At this point, low-income families are staying put in San Antonio. Cities offer better school choices and medical clinics and hospitals are in abundance. Badger and Bui of the New York Times noted that opportunities of urban life include “the availability of nonprofits and social services, or of training programs, or better access to health care and public transit.”
The solution for those desiring good jobs in the future is education. Among the most and least educated cities in America, Ann Arbor, Michigan is #1 and San Antonio ranks #107. The Texas cities with higher education levels than San Antonio include Austin at #8, Dallas at #77 and Houston at #92. To be fair, great cities like Los Angeles ranked only #98.
A Federal Reserve report (Dec. 2018) notes that in San Antonio “Twenty-eight percent of the population age 25 and over holds a bachelor’s degree or higher, similar to the Texas average of 28.9 percent but markedly lower than neighbor Austin at 42.8 with a bachelor’s degrees.
San Antonio has numerous pockets where educational shortfall are evident and four areas–two in the Eastside and two in the Westside– are especially worrisome. Where there are educational shortfalls, there is poverty.
Significant poverty persists in large swaths of the Westside and Eastside of San Antonio. An excellent study by Lily Casura published in October 2017 in the HuffPost titled “Looking through an Equity Lens at San Antonio,” reveals the serious income and educational gaps of the city.
Not surprisingly, the zip codes or neighborhoods with the largest poverty index are also those with the least educated population. Casura defines the educational level as the percent of residents who have a high school diploma or GED. Two high poverty areas, zip codes 78207 and 78237 west of downtown, have an educational level of 52.70 and 53.20 respectively. Thus nearly half of the residents in these two zip code areas did not finish high school.
Two zip codes in the Eastside, 78202 and 78203 also have a low educational attainment population. The low educational level in these four communities cannot be blamed on immigrants or foreign-born residents.
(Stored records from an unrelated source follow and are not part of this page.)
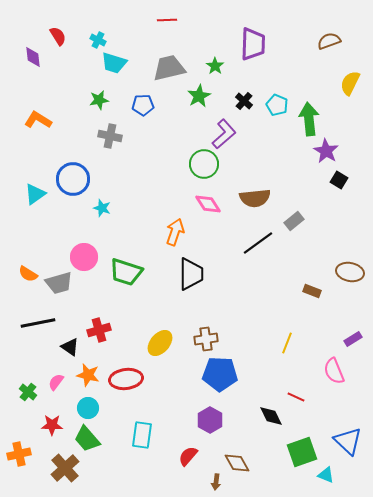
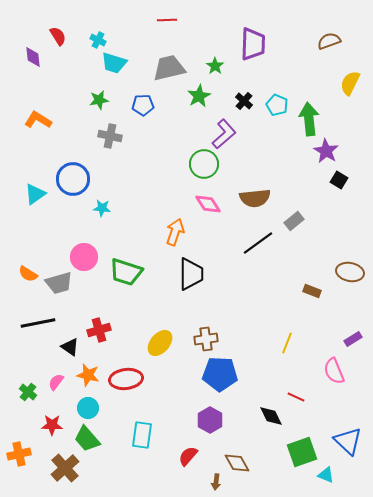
cyan star at (102, 208): rotated 12 degrees counterclockwise
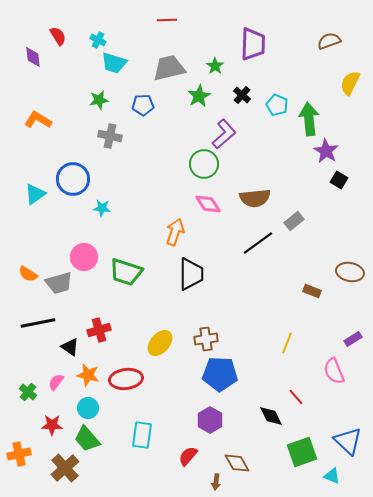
black cross at (244, 101): moved 2 px left, 6 px up
red line at (296, 397): rotated 24 degrees clockwise
cyan triangle at (326, 475): moved 6 px right, 1 px down
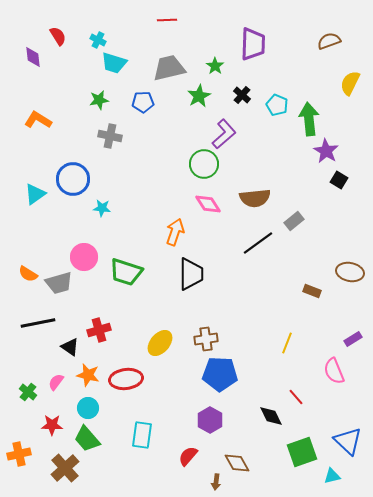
blue pentagon at (143, 105): moved 3 px up
cyan triangle at (332, 476): rotated 36 degrees counterclockwise
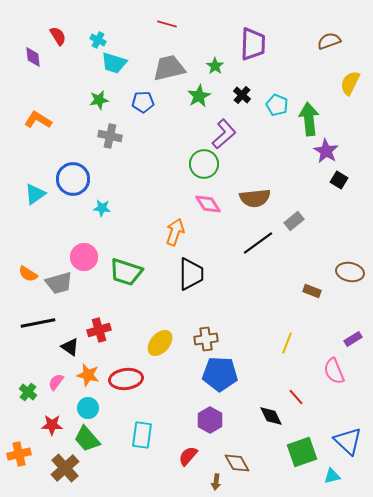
red line at (167, 20): moved 4 px down; rotated 18 degrees clockwise
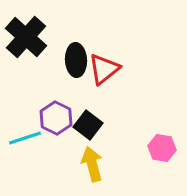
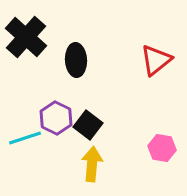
red triangle: moved 52 px right, 9 px up
yellow arrow: rotated 20 degrees clockwise
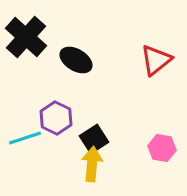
black ellipse: rotated 56 degrees counterclockwise
black square: moved 6 px right, 14 px down; rotated 20 degrees clockwise
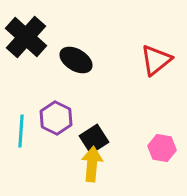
cyan line: moved 4 px left, 7 px up; rotated 68 degrees counterclockwise
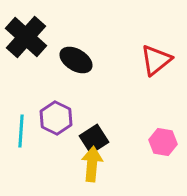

The Federal Reserve report noted that San Antonio had the lowest foreign-born population among the major Texas metros at 12.2 percent.
Lily Casura concluded that “Not only is San Antonio lower at every level of educational attainment when compared to the U.S. as a whole, but earning power is also down at every level — and worst at the high school graduate level, where the difference is more than 10 percent.”
We have work to do in San Antonio. We need to increase the minimum wages as other cities have done. We also need to increase the educational level in San Antonio. To improve our high school graduation rate, we must do more to educate the pre-k children of the city. We must do more to see those young teens complete middle school successfully. And we must encourage all high school graduates to consider going to college and graduating with an associate’s degree and consider an even higher level of achievement. This is a big task, but the very future of cities like San Antonio depends on educational success.